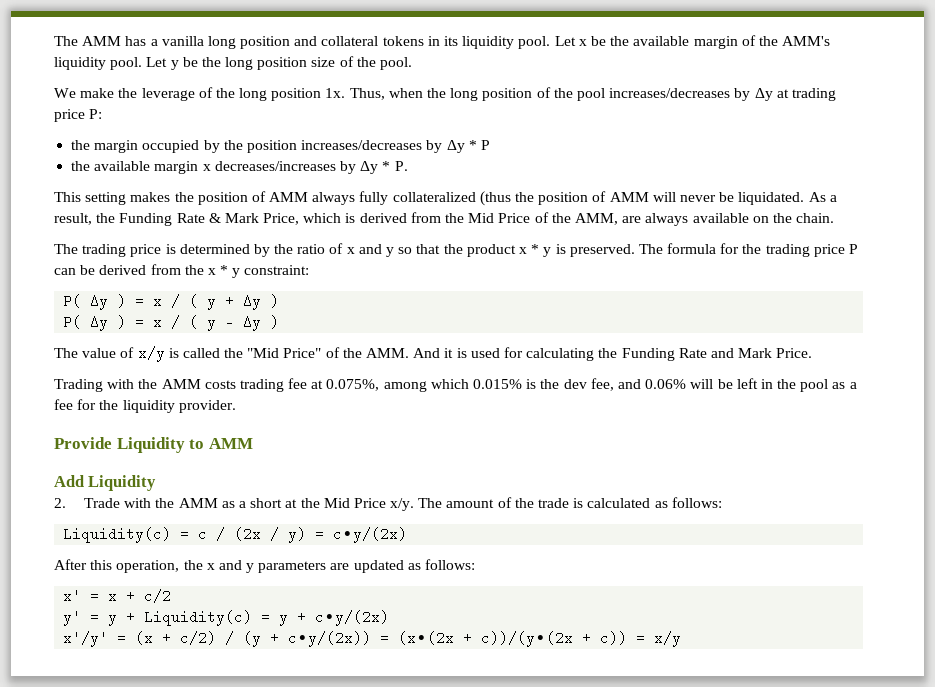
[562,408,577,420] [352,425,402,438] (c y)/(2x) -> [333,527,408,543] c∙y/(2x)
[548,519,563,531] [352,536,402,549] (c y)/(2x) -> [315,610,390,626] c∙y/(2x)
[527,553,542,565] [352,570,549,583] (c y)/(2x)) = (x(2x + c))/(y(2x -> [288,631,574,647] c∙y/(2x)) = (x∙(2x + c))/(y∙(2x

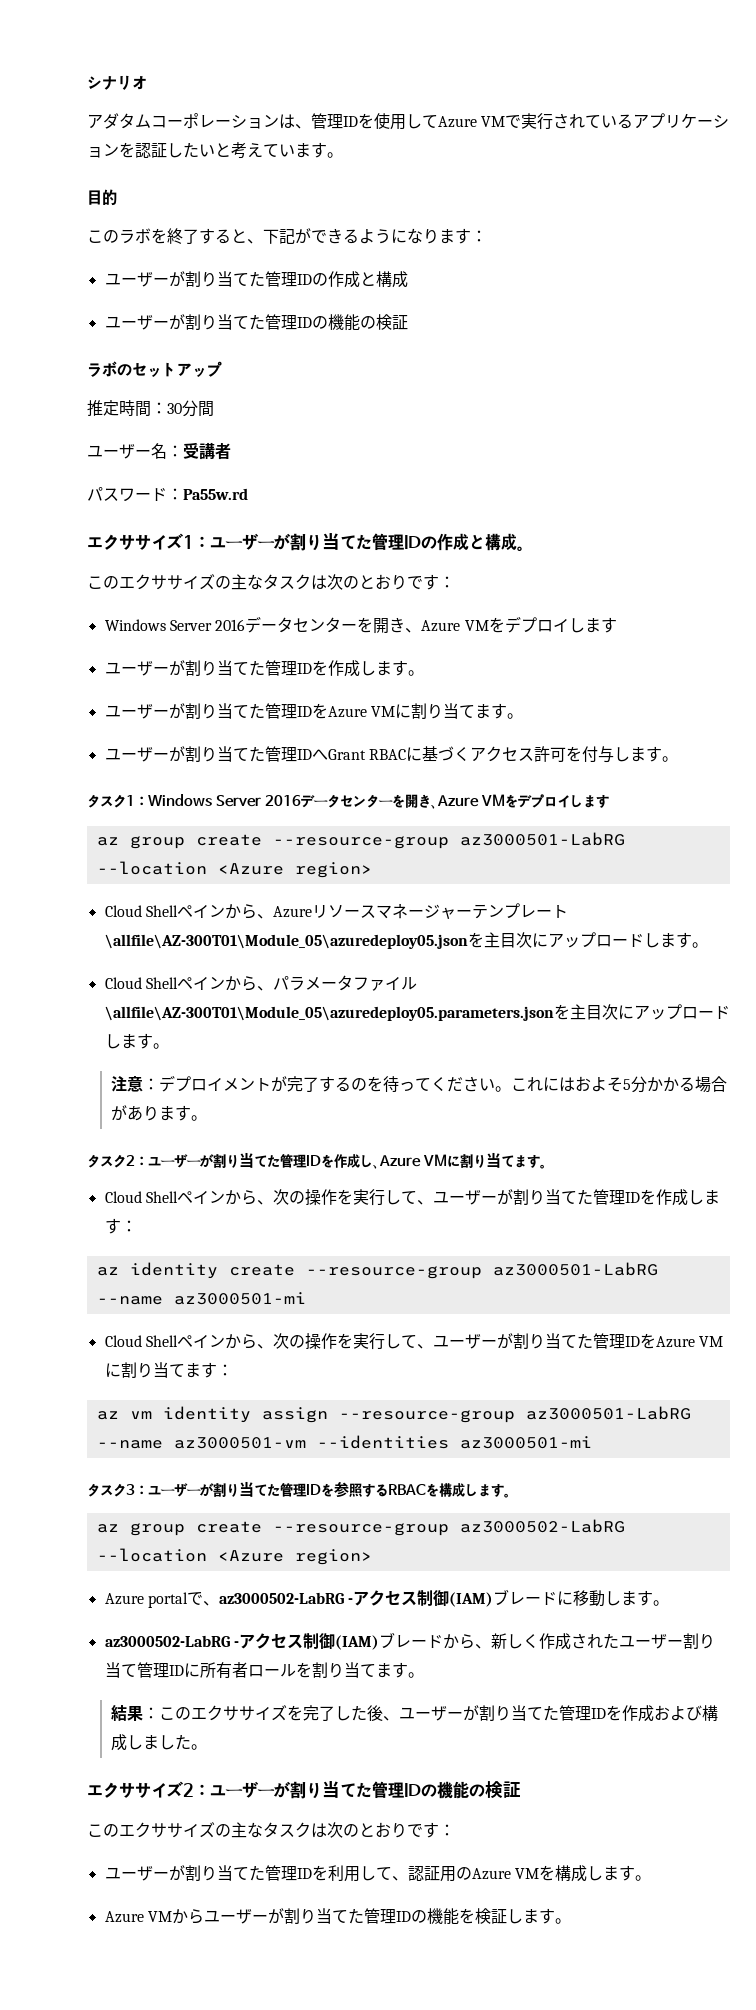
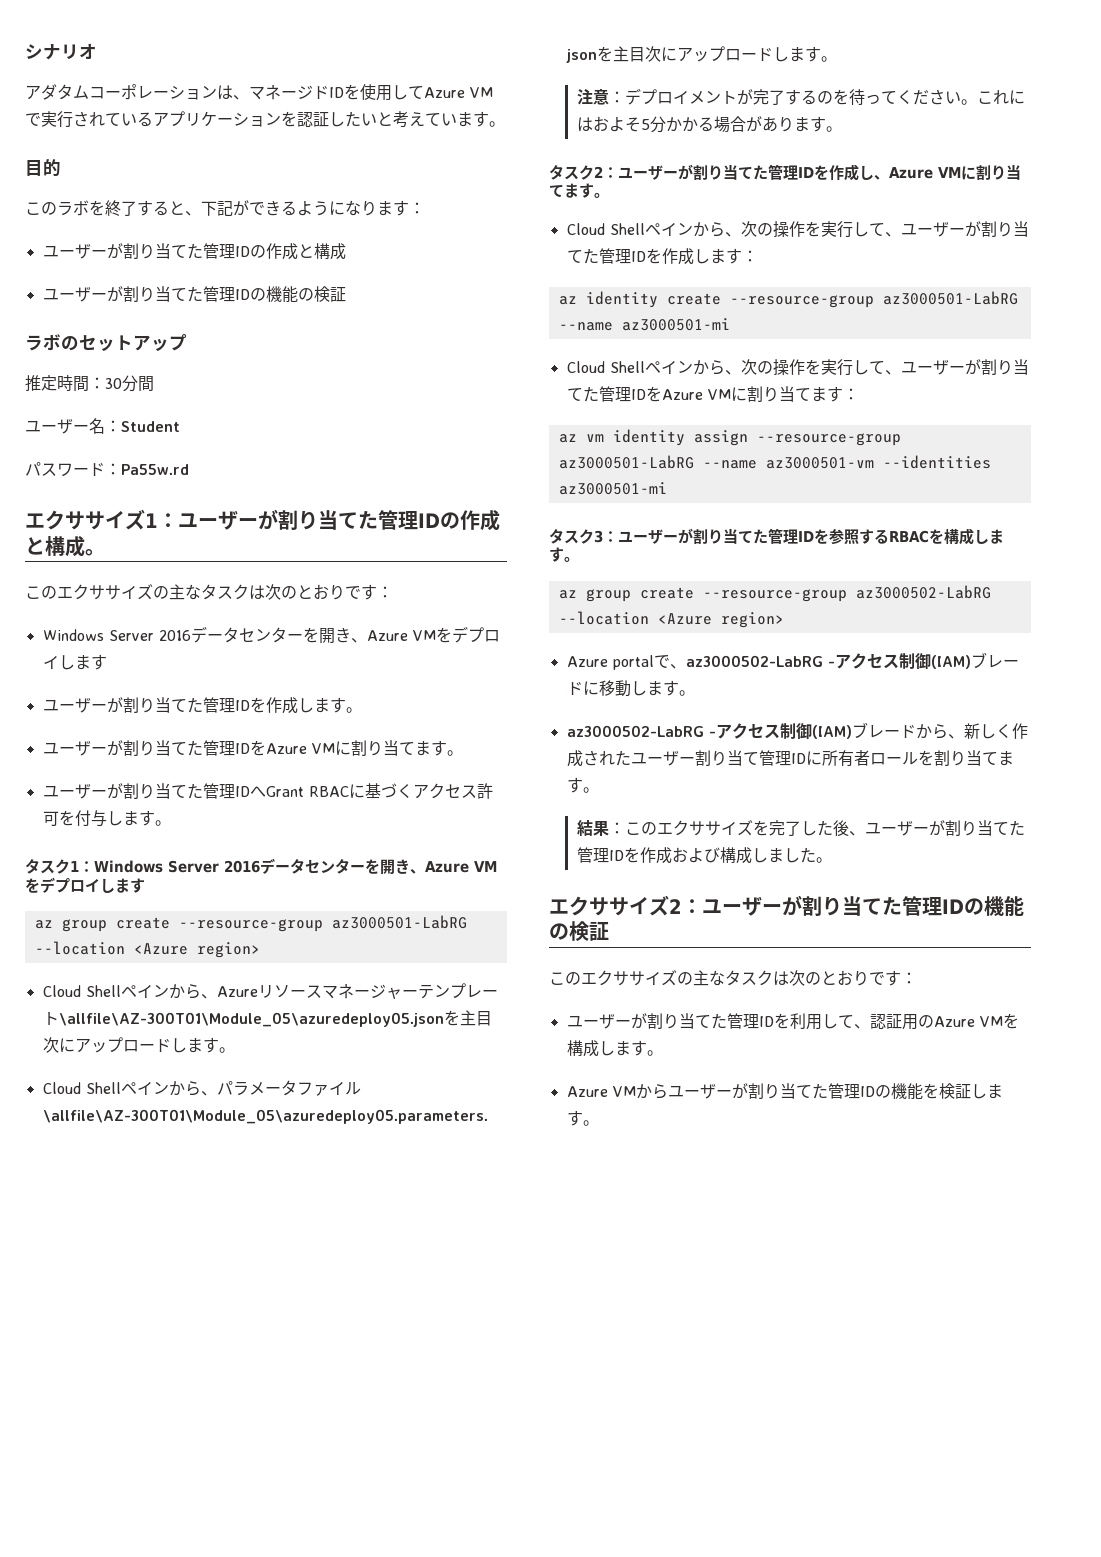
[311,113,343,129] 管理 -> [249,84,329,100] マネージド
[183,442,231,460] 受講者 -> [121,421,180,432] Student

### TO DO
Write the entries out again exactly as they appear, with the pictures omitted.

### SOLUTION FOR THIS TASK
[562,408,577,420] [352,425,402,438] (c y)/(2x) -> [333,527,408,543] c∙y/(2x)
[548,519,563,531] [352,536,402,549] (c y)/(2x) -> [315,610,390,626] c∙y/(2x)
[527,553,542,565] [352,570,549,583] (c y)/(2x)) = (x(2x + c))/(y(2x -> [288,631,574,647] c∙y/(2x)) = (x∙(2x + c))/(y∙(2x

[311,113,343,129] 管理 -> [249,84,329,100] マネージド
[183,442,231,460] 受講者 -> [121,421,180,432] Student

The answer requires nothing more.